I asked seasoned product expert in Silicon Valley Big Tech and author Jackie Bavaro to share some insights from her experiences. You can read the more from interview with her here. I hope you find it as insightful as I did.
When a product manager is handed a new idea that seems to fit with the company goals, what method(s) should they use to validate the idea?
It’s important to always validate product ideas, even when they’re handed directly to you.
First, try to reverse engineer the underlying problems and goals. Talk to real people to make sure the problems really resonate with them and are high priority for them. Ask them to tell you about specific times they’ve run into the problem in the past and how they tried to solve it. Be a bit skeptical and look for ways that you might be wrong about the problem. Remember that people are overly optimistic and will answer any question of “Would you like something that did…” with “yes,” even if practically speaking they would never use it.
After you’ve validated the problem, you might want to explore multiple potential solutions, and validate those concepts with real people. Find out which direction resonates with them more and why. A common approach is to have users walk through a prototype of a new feature and “think aloud” as they go. Another great approach is co-design: Your designer fills in the role of sketch artist while the user describes their ideal experience.
After the concepts, you can usability test the actual design with a prototype or working code. If you don’t have the time to run a formal usability test, you can sometimes learn a lot by informally showing designs to anyone who isn’t as familiar with your product, for example someone in a different department or your roommate.
Lastly, you can validate the success of the product you built with an A/B test or a beta programme. A/B tests are good for seeing how real users behave at scale, but they’re mostly good for high traffic, consumer-facing parts of the product.
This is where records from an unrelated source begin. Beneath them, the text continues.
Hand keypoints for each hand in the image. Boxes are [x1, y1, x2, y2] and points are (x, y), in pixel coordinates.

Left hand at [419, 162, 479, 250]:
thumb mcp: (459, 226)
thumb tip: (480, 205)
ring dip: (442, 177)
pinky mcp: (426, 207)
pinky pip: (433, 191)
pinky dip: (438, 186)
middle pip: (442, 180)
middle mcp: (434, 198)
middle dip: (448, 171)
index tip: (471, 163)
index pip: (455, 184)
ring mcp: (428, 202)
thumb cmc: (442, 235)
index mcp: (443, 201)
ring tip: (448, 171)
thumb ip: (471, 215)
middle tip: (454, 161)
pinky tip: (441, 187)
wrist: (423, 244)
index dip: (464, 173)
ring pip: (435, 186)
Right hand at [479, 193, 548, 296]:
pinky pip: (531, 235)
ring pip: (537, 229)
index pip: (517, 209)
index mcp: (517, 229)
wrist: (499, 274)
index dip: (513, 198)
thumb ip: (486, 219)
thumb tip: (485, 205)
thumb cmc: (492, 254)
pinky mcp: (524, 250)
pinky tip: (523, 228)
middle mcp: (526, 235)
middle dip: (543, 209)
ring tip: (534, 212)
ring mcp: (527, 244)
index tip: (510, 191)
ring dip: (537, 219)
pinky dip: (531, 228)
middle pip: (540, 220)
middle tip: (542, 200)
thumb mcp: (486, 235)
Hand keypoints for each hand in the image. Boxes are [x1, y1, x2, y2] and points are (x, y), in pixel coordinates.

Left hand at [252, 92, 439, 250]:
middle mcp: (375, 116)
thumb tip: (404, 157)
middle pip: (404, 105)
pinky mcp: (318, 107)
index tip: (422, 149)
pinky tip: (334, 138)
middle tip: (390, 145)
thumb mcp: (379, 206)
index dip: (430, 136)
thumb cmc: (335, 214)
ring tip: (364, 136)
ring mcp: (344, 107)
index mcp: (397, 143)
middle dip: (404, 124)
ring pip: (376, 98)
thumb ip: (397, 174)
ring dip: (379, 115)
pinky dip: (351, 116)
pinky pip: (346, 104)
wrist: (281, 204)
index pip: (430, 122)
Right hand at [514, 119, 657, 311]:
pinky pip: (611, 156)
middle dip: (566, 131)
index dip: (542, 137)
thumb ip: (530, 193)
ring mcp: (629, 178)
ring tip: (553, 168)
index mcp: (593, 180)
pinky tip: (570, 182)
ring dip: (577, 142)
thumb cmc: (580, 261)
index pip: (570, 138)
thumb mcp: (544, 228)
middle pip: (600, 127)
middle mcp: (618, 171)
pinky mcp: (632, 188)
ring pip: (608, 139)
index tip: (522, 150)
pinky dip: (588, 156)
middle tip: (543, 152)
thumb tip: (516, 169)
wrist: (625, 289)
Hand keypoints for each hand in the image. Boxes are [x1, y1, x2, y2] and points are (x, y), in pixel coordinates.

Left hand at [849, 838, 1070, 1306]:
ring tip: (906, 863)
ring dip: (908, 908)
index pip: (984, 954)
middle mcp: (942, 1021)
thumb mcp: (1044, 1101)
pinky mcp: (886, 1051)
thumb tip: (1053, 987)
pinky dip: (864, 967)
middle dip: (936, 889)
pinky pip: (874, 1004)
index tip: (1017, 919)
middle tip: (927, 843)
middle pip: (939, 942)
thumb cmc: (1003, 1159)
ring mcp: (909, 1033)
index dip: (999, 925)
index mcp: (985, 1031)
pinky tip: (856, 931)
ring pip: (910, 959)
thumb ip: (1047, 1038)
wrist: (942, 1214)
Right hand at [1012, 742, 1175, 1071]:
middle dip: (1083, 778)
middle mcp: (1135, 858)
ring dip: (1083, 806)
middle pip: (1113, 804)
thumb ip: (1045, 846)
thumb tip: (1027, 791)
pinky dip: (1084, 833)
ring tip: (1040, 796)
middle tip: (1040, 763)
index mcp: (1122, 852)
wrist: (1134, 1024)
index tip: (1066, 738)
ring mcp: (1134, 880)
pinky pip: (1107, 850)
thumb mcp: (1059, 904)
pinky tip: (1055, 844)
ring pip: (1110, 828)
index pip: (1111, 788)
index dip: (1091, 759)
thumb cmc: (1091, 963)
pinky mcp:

Beta programmes are great for getting high-quality feedback on new features from a smaller set of friendly customers or advertisers. Ask participants, “How disappointed would you be if you could no longer use this feature?” to measure the success.
How much interaction should a product manager have with customers? What are the ways in which they can source feedback?
As a rule of thumb, I like to meet at least 10 customers when I’m new to a product, and add five to 10 new customer meetings for each new project I work on. This quantity helps me notice patterns and truly become the expert on our customers. These meetings could be exploratory customer visits, sales calls, user research sessions, or any other live meeting where I have a chance to ask questions and learn about people’s concerns and motivations.
This kind of qualitative research is especially important when building business software. But even when working on consumer software, I found that meeting with real users helped me gain empathy for people who weren’t exactly the same me. It’s hard to recognise our own assumptions until we’re faced with people who are different.
Beyond one-on-one meetings, I love gathering customer feedback from a variety of sources. Just be careful to account for the bias inherent in each source. The people who yell at you on Twitter tend to be very different from the people who write into customer support or the people who fill out a survey on your site. I find it very worthwhile to skim through 100 pieces of verbatim written feedback rather than just relying on summaries of the top topics.
In the news industry, the content is arguably the product, so stakeholders — particularly in editorial — are really important. What are your top tips for working with stakeholders?
The best way to work with stakeholders is to invest time in really understanding them. What are their goals? What are their concerns? What does success look like for them? Stakeholders aren’t alway great at articulating their concerns, so you might need to dig deep and follow up on any confusing statements to understand what’s really going on.
For example, someone might be embarrassed to say that a certain change will make more work for them or that they’re too short staffed to implement your proposal. Relationship building and forming mutual respect can go a long way here.
Once you understand your stakeholders, you can frame your proposals in terms of their goals and concerns. Show them how your proposal will help them with problems that they care about. Show them that you take their concerns seriously.
When you have a conflict, consider whether the conflict is because you have different (1) information, (2) assumptions, or (3) values.
The first two are easy. When the information is different you can share information. When the assumptions are different you can gather data or run a small experiment.
When you have a difference of values, you really have a difference of strategy. Reframe the discussion around the strategic question — for example, is it more important to invest in growth or revenue right now? Once you highlight the strategic question, it might become apparent that you need other senior leaders in the room to resolve the question.
What are the most important skills a product leader should look for when hiring a product team?
The most important thing to look for is mindset, since that can’t be taught. In addition to product mindset, I look for people who have good product intuition, show customer empathy, have good design taste (even if their design skills aren’t strong), communicate effectively, can add structure to ambiguous problems, and show intellectual humility.
When hiring experienced PMs, I like to see a track record of success and will dive deep to understand how they contributed to that success.